* [What to work on] Echo word for word the part of the comment about Linux on company machines starting with "When running a" and going on through "on their machine.".

* [Text excerpt]

____________

So your complaint is that hacking your way around an enterprise setup was hard…? I mean I don’t love windows or Microsoft by any means but you signed up for what you signed up for.

As a sysadmin that deals with users like you occasionally, I’d take your account away and make you work with paper and pencil. Depending on your industry you can also be legally liable for the data you’re taking off the hardened and secured windows device that your company assumes liability for and putting the risk on yourself.

Linux is awesome but sometimes you need to think ahead a little more than “hurr windows slow Linux awesome”…

xaetrus,

The presence of OPs device on our network would be ringing about a dozen alarms and we’d already have it quarantined with his account disabled because we would assume it’s been compromised. I’d then enjoy sitting in the meeting with OP and his boss as he has to explain to them why I disabled their access to all company technology and OP has to turn in his reports in a 3 ring binder.

Don’t like Windows? That’s totally legit and fine with me. But you do that shit on your own environment at home, not mine at a place of business.

xaetrus,

There is no support for Linux, you use the tools given to you by the company and if you don’t like it nobody is forcing you to work there, you should find a Linux shop.

Something just as simple as admin like OP mentioned is an example. In windows admin is granular, I can give you access to exactly what I want to and nothing more. This way I dont have to worry about scripts or whatever people are doing accidentally wiping out the payroll network share (look up principal of least privilege). On Linux you get root and there you go, you have it all. That is bad. And if you don’t understand why that’s bad then you just need to educate yourself on enterprise IT.

When running a homogenous fleet you have an expectation all devices will behave in roughly the same way. When people hack Linux into the mix you now have everyone and then that one pain in the ass on Linux you now have to deal with directly because nothing works right on their machine.

On windows we thoroughly test and vet all software before deploying it. We don’t have time to do that for all the random Linux crap you want to grab off of GitHub and install on your corporate machine that has potential access to everyone’s personal information or worse just to make simple stuff work. We cannot verify the integrity of our environment because you will always be a weak spot in our armor because you think you know more than we do about enterprise management and security because you really like Linux.

There’s a million more reasons but it boils down to: your system admins and engineers should be working very hard to provide an adequate and secure environment for you to do your job, and when you hack your Linux into our systems, you are just becoming another attack vector that must be dealt with.

If your sysadmin do not have this mentality then you have a bad IT team and that does indeed suck.

____________

* [Data provided]
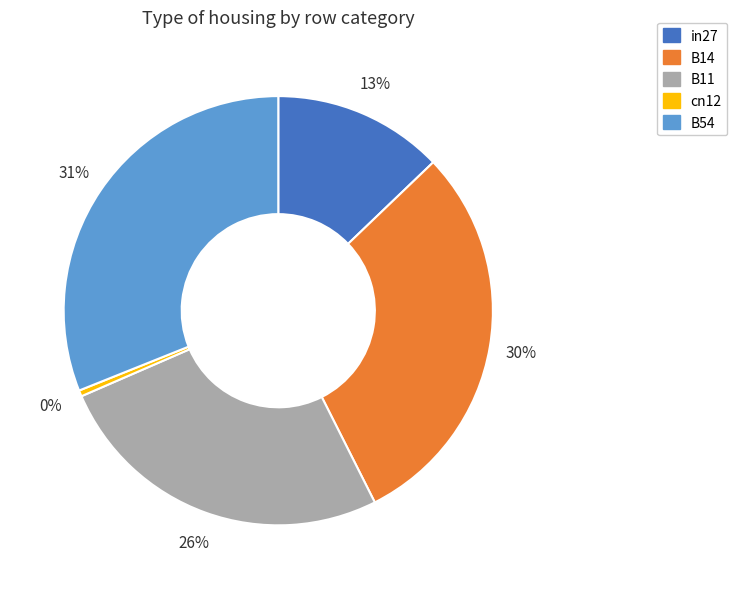

Which slice is the largest?

B54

____________

* [Expected answer]
When running a homogenous fleet you have an expectation all devices will behave in roughly the same way. When people hack Linux into the mix you now have everyone and then that one pain in the ass on Linux you now have to deal with directly because nothing works right on their machine.